Our place branding work for Slough was anchored in its location.

Slough suffered from the stigma of ‘The Office’ and the immortal lines of John Betjaman’s poem ‘Come, friendly bombs, and fall on Slough!’. But Slough is host to a large number of corporate HQ’s and the largest data centre hub in Europe. Spurred by the opening of the new Elizabeth Line, we worked with stakeholders – including Segro, owners of the Slough Trading Estate, Slough Borough Council, developers and homebuilders – to create a positive investment case for Slough.

The resulting proposition, ‘Better Connected for Business’, capitalised on Slough’s strategic connectivity. It is 10 minutes to Heathrow, next to the M25, and a 26 minute journey to the City of London. It is also situated on the main fibre optic line between London and the US, giving it very robust and fast fibre optic broadband connectivity.

 


 

Case study: Surrey Research Park

Our place branding work on Surrey Research Park centred on the spirit and determination of the people who make the place.

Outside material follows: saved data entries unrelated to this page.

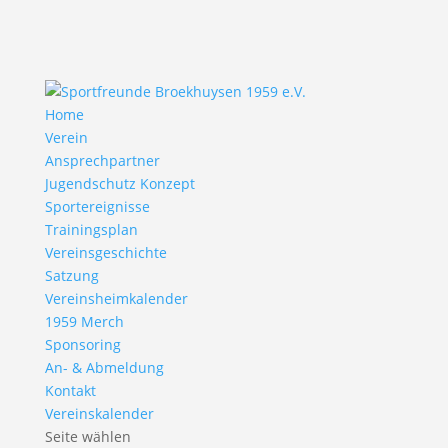
Home
Verein
Ansprechpartner
Jugendschutz Konzept
Sportereignisse
Trainingsplan
Vereinsgeschichte
Satzung
Vereinsheimkalender
1959 Merch
Sponsoring
An- & Abmeldung
Kontakt
Vereinskalender
Seite wählen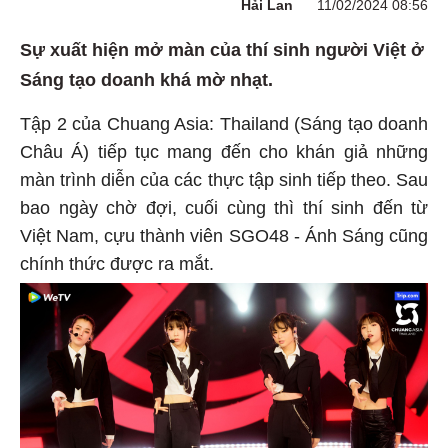
Hải Lan
11/02/2024 08:56
Sự xuất hiện mở màn của thí sinh người Việt ở
Sáng tạo doanh khá mờ nhạt.
Tập 2 của Chuang Asia: Thailand (Sáng tạo doanh
Châu Á) tiếp tục mang đến cho khán giả những
màn trình diễn của các thực tập sinh tiếp theo. Sau
bao ngày chờ đợi, cuối cùng thì thí sinh đến từ
Việt Nam, cựu thành viên SGO48 - Ánh Sáng cũng
chính thức được ra mắt.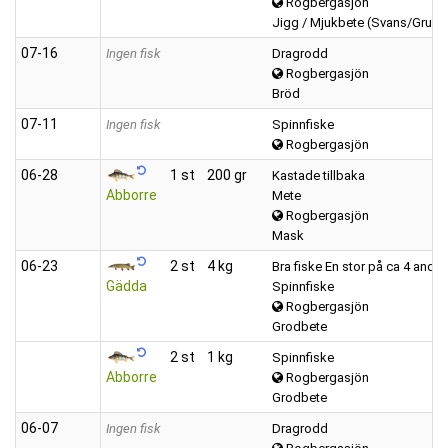
Rogbergasjön
Jigg / Mjukbete (Svans/Grub)
07‑16
Ingen fisk
Dragrodd
Rogbergasjön
Bröd
07‑11
Ingen fisk
Spinnfiske
Rogbergasjön
06‑28
1 st
200 gr
Kastade tillbaka
Abborre
Mete
Rogbergasjön
Mask
06‑23
2 st
4 kg
Bra fiske En stor på ca 4 andra
Gädda
Spinnfiske
Rogbergasjön
Grodbete
2 st
1 kg
Spinnfiske
Abborre
Rogbergasjön
Grodbete
06‑07
Ingen fisk
Dragrodd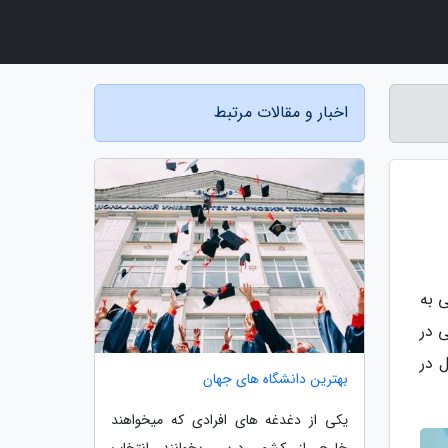
اخبار و مقالات مرتبط
 به
 در
 در
بهترین دانشگاه های جهان
یکی از دغدغه های افرادی که میخواهند
خارج از کشور درس بخوانند انتخاب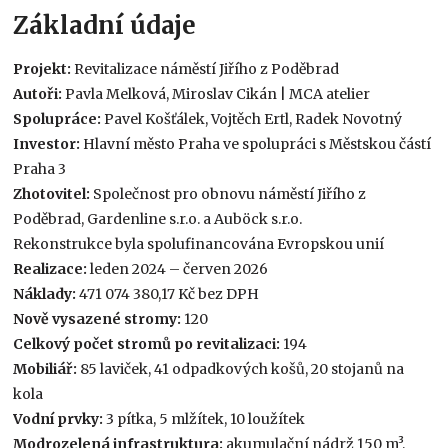
Základní údaje
Projekt:
Revitalizace náměstí Jiřího z Poděbrad
Autoři:
Pavla Melková, Miroslav Cikán | MCA atelier
Spolupráce:
Pavel Košťálek, Vojtěch Ertl, Radek Novotný
Investor:
Hlavní město Praha ve spolupráci s Městskou částí
Praha 3
Zhotovitel:
Společnost pro obnovu náměstí Jiřího z
Poděbrad, Gardenline s.r.o. a Auböck s.r.o.
Rekonstrukce byla spolufinancována Evropskou unií
Realizace:
leden 2024 – červen 2026
Náklady:
471 074 380,17 Kč bez DPH
Nově vysazené stromy:
120
Celkový počet stromů po revitalizaci:
194
Mobiliář:
85 laviček, 41 odpadkových košů, 20 stojanů na
kola
Vodní prvky:
3 pítka, 5 mlžítek, 10 loužítek
Modrozelená infrastruktura:
akumulační nádrž 150 m³,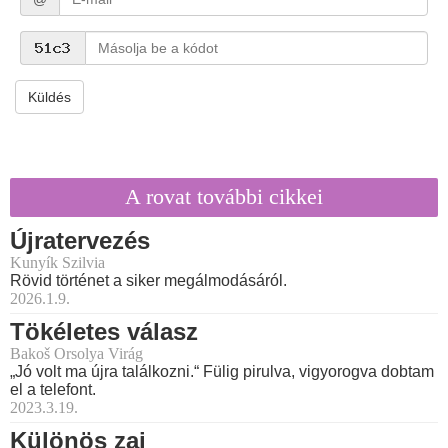
Küldés
A rovat további cikkei
Újratervezés
Kunyík Szilvia
Rövid történet a siker megálmodásáról.
2026.1.9.
Tökéletes válasz
Bakoš Orsolya Virág
„Jó volt ma újra találkozni.“ Fülig pirulva, vigyorogva dobtam
el a telefont.
2023.3.19.
Különös zaj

Surrey Research Park, a Surrey University enterprise, is the second oldest research park in the country after Cambridge and home to a number of high profile university spin outs such as Surrey Satellite Technology. With the post pandemic surge in new life science and research parks, Surrey needed to sharpen its positioning so it could remain competitive. Our research identified a real drive and energy amongst the people working on the Park.

This led to the development of an attitudinal positioning that would appeal to the kind of entrepreneurs, innovators and scientists: “This is a place where those with drive, grit and determination gravitate; a place where people come to roll up their sleeves and get things done.”

 


 

Brand as infrastructure, not embellishment
Place branding is a strategic tool. It connects planning to perception, vision to behaviour.

  • It provides a trajectory for growth.
  • It unifies stakeholders around a common agenda.
  • It anchors growth in a coherent story.
  • And it ensures the identity evolves alongside the place itself.

In a competitive landscape where investment is mobile, talent is global, and attention is short, strong place brands matter more than ever. Not because they tell a better story – but because they help deliver one.